Depuis aujourd'hui, les entreprises privées au Kosovo ne paieront pas T V Les États-Unis n'ont pas encore vendu leurs biens, car la mise en œuvre de nouvelles politiques fiscales a commencé depuis le 1er janvier. Le ministre des Finances Bedri Hamza l'a annoncé après une réunion avec des représentants de l'Association [...]
Depuis aujourd'hui, les entreprises privées au Kosovo ne paieront pas T V Les États-Unis n'ont pas encore vendu leurs biens, car la mise en œuvre de nouvelles politiques fiscales a commencé depuis le 1er janvier.
Cela a été annoncé par le ministre des Finances Bedri Hamza après une réunion qu'il a eue avec des représentants de l'Association des entreprises au Kosovo, où il a parlé de nouvelles politiques fiscales et de leur impact sur la conduite des affaires.
Le ministre Hamza a déclaré que de nouvelles politiques fiscales sont entrées en vigueur depuis le 1er janvier de cette année, alors que dans la stratégie de politique fiscale, il y a aussi le passage de TVS de la frontière à l'intérieur, ce qui affectera positivement le secteur privé dans le pays.
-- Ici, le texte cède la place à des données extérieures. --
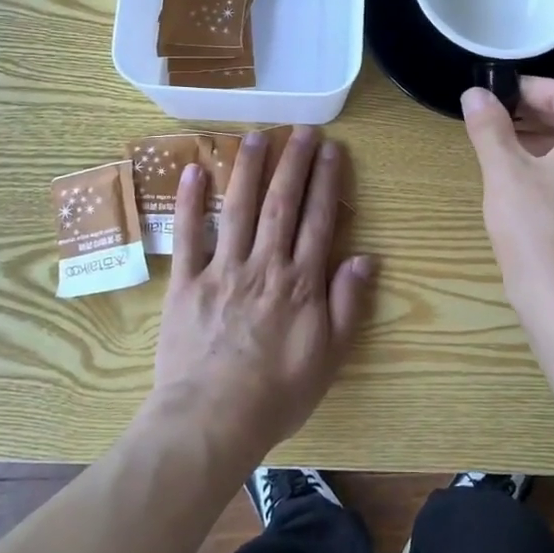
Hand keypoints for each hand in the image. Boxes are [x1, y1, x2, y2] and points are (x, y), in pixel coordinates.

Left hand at [151, 127, 376, 461]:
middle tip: (302, 130)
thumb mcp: (329, 357)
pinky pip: (188, 236)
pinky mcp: (186, 283)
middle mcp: (264, 265)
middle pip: (281, 204)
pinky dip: (190, 201)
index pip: (318, 220)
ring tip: (257, 136)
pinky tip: (194, 170)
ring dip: (248, 169)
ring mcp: (222, 270)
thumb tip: (367, 259)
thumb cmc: (276, 394)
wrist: (212, 422)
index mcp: (301, 282)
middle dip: (293, 163)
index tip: (332, 149)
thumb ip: (348, 305)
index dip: (326, 181)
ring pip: (238, 208)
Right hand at [462, 78, 553, 322]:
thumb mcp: (505, 173)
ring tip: (506, 146)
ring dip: (546, 138)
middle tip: (498, 117)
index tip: (497, 95)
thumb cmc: (536, 232)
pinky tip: (528, 182)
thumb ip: (489, 128)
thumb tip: (475, 93)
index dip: (530, 88)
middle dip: (537, 112)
Il a souligné que les entreprises sont déjà laissées pour obtenir les documents nécessaires afin qu'elles puissent ensuite être libérées des bases.
Le président de l'Ode économique du Kosovo, Safet Gerjaliu, a déclaré que l'agenda économique n'a pas d'alternative et qu'il est extrêmement important que des conditions soient créées pour le développement du secteur privé, respectivement.
“Ce qui rend ce processus unique est le fait que la croissance et le soutien dans l'éducation, la technologie et d'autres projets sont envisagés dans les projections budgétaires, a-t-il dit.
Le président de l'Oda américaine au Kosovo, Arian Zeka, a déclaré que si l'État crée des installations, il est également responsable de la responsabilité collective des entreprises.
Pendant ce temps, le chef du Club des producteurs du Kosovo, Astrit Panja, a déclaré que les mesures étaient très importantes, mais qu'il restait encore à faire. Tout en soulignant que chaque euro sauvé signifie un investissement accru et une prospérité accrue.